Since another cell surface appendage, type IV pili, is known to be involved in biofilm formation (1, 5, 7, 10), its contribution to pellicle formation was also evaluated. A pili-deficient strain PIL1 was constructed by disruption of the pilA gene, which was confirmed by a defect in twitching motility in soft agar (data not shown). PIL1 showed normal pellicle formation identical to that of WT (Fig. 1 and 2); however, unexpectedly, pilA disruption in the FLI1 strain that gave a fliC pilA double mutant strain, FP2, resulted in further change in the pellicle formation properties. In FP2, pellicle morphology was restored to a homogeneous sheet-like structure covering the whole liquid surface, similar to that of WT (Fig. 1). A series of morphological changes of the pellicle in motility mutants was confirmed by gene complementation analysis; pilA gene complementation in FP2 resulted in unusual pellicle morphology and subsequent fliC complementation gave a normal pellicle (data not shown). Thus, pili are also involved in the pellicle development process, while their contribution to pellicle formation could be less than that of flagella. Since pili enhance cell aggregation and surface adherence (3), they might prevent cells from spreading at the liquid surface in a swimming-motility-deficient background, resulting in the peculiar pellicle morphology observed in FLI1 and MOT2. When both flagella and pili were deficient, it was considered that cells could not move in liquid or adhere to a solid surface actively and consequently the cells at the air-liquid interfaces could be passively retained at and transferred within the air-liquid interface by physicochemical forces such as surface tension or convection.
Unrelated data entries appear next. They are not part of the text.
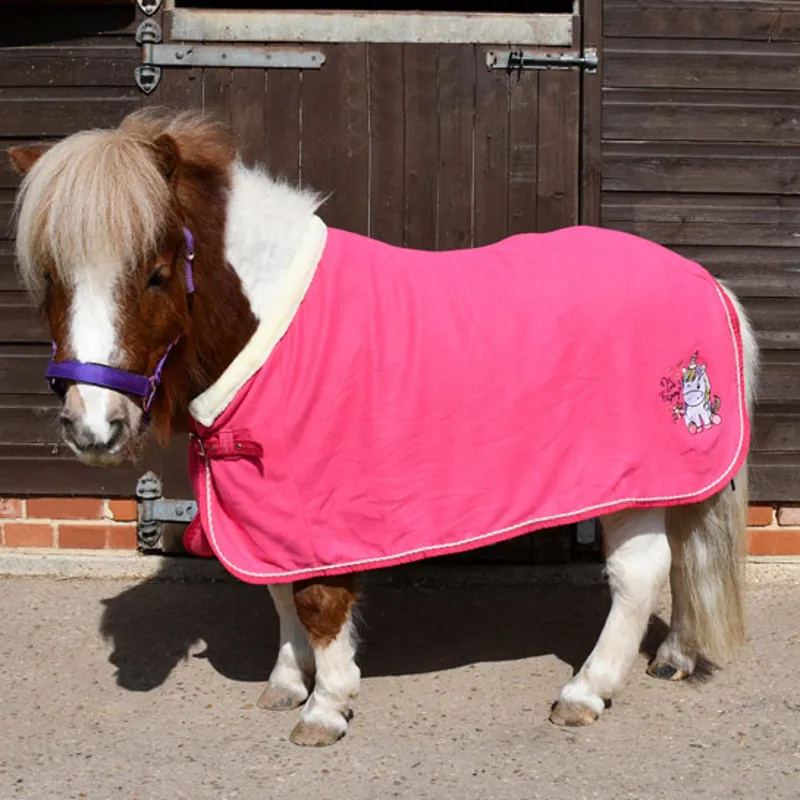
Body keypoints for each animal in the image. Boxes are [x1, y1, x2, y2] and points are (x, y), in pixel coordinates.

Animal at [9, 109, 758, 747]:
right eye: (49, 274)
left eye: (158, 273)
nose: (93, 427)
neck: (274, 324)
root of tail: (704, 280)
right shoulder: (268, 506)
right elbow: (278, 589)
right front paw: (287, 683)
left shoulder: (318, 504)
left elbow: (317, 598)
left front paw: (326, 705)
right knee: (683, 555)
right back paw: (673, 655)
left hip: (632, 479)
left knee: (638, 572)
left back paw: (585, 691)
Therefore, the phenotypic changes of pellicle morphology observed in the motility mutants were considered to reflect the importance of the balance between migration and aggregation ability during the construction of pellicle structures. The final biomass of the FP2 pellicle was reduced (Fig. 2) and the pellicle seemed to be thinner than that of WT. Since the planktonic growth of FP2 was identical to that of WT (data not shown), the reduction of maximum pellicle mass in FP2 could not be caused by a simple growth defect. It is possible that EPS production was not fully induced in FP2 pellicle cells due to a decrease of the surface adhesion that stimulate cells to produce EPS to construct multicellular structures (8).
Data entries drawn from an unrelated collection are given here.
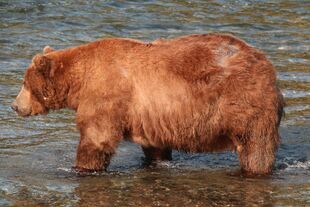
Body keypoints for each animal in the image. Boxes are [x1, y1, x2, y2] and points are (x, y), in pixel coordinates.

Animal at [11, 33, 284, 175]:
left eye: (24, 83)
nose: (14, 105)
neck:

In conclusion, we have demonstrated the involvement of flagella-driven motility and pili in P. aeruginosa pellicle development. It has been shown that flagella and pili play key roles in P. aeruginosa biofilm developmental processes such as the initial attachment and the construction of a microscopic mushroom-like structure. In this study, these traits were shown to be involved in pellicle structure development at initial and maturation steps. In particular, it should be noted that flagella-driven motility governs construction of the macroscopic pellicle structure. Although the detailed mechanisms of pellicle formation remain elusive, this study revealed the significance of the physical activity of cells in unique microbial lifestyle at the air-liquid interfaces.